Although Kersten’s coverage of Ellison during the campaign included reference to Ellison’s involvement with the Nation of Islam, Ellison himself had acknowledged that his involvement with the Nation of Islam was an issue in the campaign before Kersten ever wrote about it. Moreover, she never “dragged his religion (Muslim) into things.” I believe that Hobbes may be, shall we say, confused on this score.
Hobbes is also confused on the subject of parking tickets. Those with long memories may recall the news stories reporting that Ellison’s numerous fines for unpaid parking tickets and moving violations had led to the suspension of Ellison’s driver’s license on more occasions than Ellison could recall. The story was broken by KSTP News in July 2006 and reluctantly picked up by Star Tribune reporter Dane Smith. I don’t believe that Kersten wrote about Ellison’s parking tickets, moving violations, unpaid fines or license suspensions.
The Star Tribune reported Ellison’s willful violation of Minnesota campaign finance law requirements as a state legislator in an article by Pat Doyle. The article credited Kersten with contributing research. Ellison’s violations of the campaign finance law had led to the imposition of a civil fine that remained unpaid as of May 2006.
For some reason Hobbes doesn’t mention Ellison’s run-in with the IRS. Ellison fell afoul of the IRS after failing to pay $25,000 in income taxes. I don’t believe Kersten wrote about that either.
Hobbes to the contrary notwithstanding, one would think Ellison’s difficulties following the law were legitimately newsworthy in the course of a hotly contested DFL primary campaign.
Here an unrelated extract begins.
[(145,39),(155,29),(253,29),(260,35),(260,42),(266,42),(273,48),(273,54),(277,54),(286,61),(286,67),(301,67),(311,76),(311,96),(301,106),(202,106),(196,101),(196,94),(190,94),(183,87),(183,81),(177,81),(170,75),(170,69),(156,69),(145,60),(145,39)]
They make out a striking pattern of lawbreaking since Ellison undertook the practice of law in 1990.
Moreover, Kersten certainly never “got on Kim Ellison.” It was the Ellison campaign itself that produced Mrs. Ellison to take responsibility for Ellison’s campaign finance infractions as well as Ellison’s driver’s license suspensions. If anyone, then, it was the Ellison campaign — not Katherine Kersten — who “got on Kim Ellison.”
Ellison’s religion is also of some interest, though I am quite sure that Kersten never “dragged it in” to her columns on Ellison. It would be interesting to learn which branch of Islam it is to which Ellison adheres and whether it supports homosexual rights, abortion rights, legal equality for women, the separation of church or mosque and state and related elements of the DFL platform.
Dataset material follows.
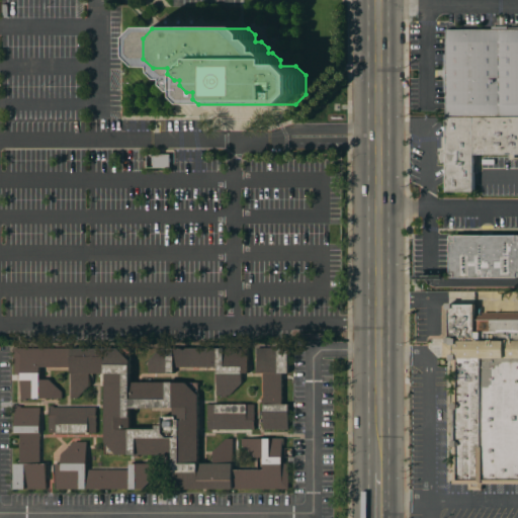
[(517,117),(446,117),(446,29),(517,29),(517,117)]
I believe that Hobbes’s cheap shot at Kersten makes about as many errors as it is humanly possible to make in the course of one short sentence. One might almost think Hobbes doesn’t care to get his facts straight when it comes to Katherine Kersten, or Keith Ellison, for that matter.
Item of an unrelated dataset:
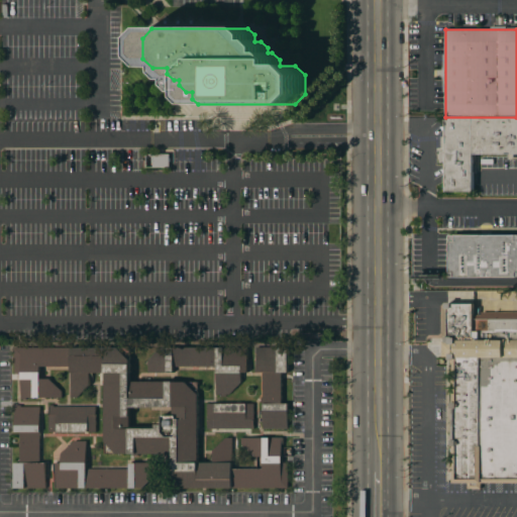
[(516,153),(473,153),(473,191),(445,191),(445,163),(439,163),(439,150),(445,150),(445,117),(516,117),(516,153)]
UPDATE: In one column — Kersten’s September 18, 2006 column on “Keith Ellison’s excuse brigade” — Kersten mentioned Ellison’s numerous, previously reported legal issues and hypothesized that “[m]any are willing to overlook Ellison’s record because they are breathless with excitement at the chance to send the first Muslim — and the first black Minnesotan — to Congress.” In that column Kersten focused on Ellison’s support for Louis Farrakhan and the Nation of Islam: “The Excuse Brigade has sought to counter these inconvenient facts by falling back on the nuclear option — the B word. Folks who draw attention to Ellison’s support for Farrakhan are bigots, they say.” Hobbes’s article represents an almost clinical manifestation of the phenomenon Kersten was describing in that column.